To achieve both immediate CO2 removal and removal durable for hundreds of years, we purchased nature-based offsets from forestation projects that are currently available, and then purchased another mix of high-durability offsets (direct air capture, biomass carbon removal to storage) that will go into effect between 2023 and 2025. This increased our total purchase from the estimated 51.9 tCO2e to 69 tCO2e of removal. Think of the forestation offsets as a kind of bridge to the longer-term sequestration technology that will last for hundreds or even thousands of years. 

Carbon Direct’s Offsite Portfolio (69 tCO2e)

Type: Forestation

Impact: Immediate & Short-Term Removal

Duration: 54 Years

Purchase: 44 tCO2de

Type: Biochar

Impact: Medium-Term Removal & Sequestration

Duration: 100s of years

Purchase: 10 tCO2de

Type: Direct Air Capture 

Impact: Long-Term Removal & Sequestration

Duration: 1000s of Years

Purchase: 10 tCO2de

Type: Biomass 

Impact: Long-Term Removal & Sequestration

Duration: 1000s of years

Purchase: 5 tCO2de

Looking Ahead: Carbon Management for All

The carbon assessment of just this case study underscores a critical need in the evolving carbon market: accessibility. Every organization, no matter their size or budget, requires baseline accounting for their carbon footprint, high-quality portfolios, and streamlined purchasing to quantify their carbon commitment and take action. 

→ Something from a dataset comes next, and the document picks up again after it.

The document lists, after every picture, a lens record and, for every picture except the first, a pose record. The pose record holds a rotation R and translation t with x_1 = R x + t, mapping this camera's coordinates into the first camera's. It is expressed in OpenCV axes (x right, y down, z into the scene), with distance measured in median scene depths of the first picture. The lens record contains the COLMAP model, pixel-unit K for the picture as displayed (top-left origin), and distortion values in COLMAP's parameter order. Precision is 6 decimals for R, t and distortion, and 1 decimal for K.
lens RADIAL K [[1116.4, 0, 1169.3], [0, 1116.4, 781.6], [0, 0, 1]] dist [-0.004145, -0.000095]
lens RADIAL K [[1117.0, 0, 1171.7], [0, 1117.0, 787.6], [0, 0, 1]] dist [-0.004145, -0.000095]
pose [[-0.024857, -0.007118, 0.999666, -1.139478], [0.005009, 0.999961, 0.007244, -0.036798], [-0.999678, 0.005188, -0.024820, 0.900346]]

With this in mind, we are working to scale our approach through software solutions built on scientific expertise and best-in-class carbon management data. These solutions will complement our existing client work and build a verifiable foundation for the carbon marketplace so that we can achieve our ultimate goal: to stabilize the climate for generations to come.

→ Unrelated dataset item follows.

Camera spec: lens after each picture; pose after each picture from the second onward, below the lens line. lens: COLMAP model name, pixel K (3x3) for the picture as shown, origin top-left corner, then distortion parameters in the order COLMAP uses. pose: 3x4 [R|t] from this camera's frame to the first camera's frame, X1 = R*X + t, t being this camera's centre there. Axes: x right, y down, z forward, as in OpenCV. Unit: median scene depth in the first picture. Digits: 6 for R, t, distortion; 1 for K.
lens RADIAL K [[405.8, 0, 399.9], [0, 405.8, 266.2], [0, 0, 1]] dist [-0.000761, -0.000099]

We know CO2 management is not easy, but we are here to make it easier — one carbon removal strategy at a time. From life cycle assessments to emissions abatement strategies, learn more about our CO2 Management services here.

 

Footnotes
 “The Economic Input Output-Life Cycle Assessment software traces out the various economic transactions, resource requirements and environmental emissions required for a particular product or service” (EIOLCA.net)
This is a sample portfolio and not representative of our total carbon removal offerings, numbering over 350 suppliers. We intentionally are not including the names of the suppliers in this portfolio given the smaller scope of this project that is inherently limiting. Our selection of these suppliers does not indicate a preference for those suppliers over others, but rather suitability for the size of this specific carbon calculation.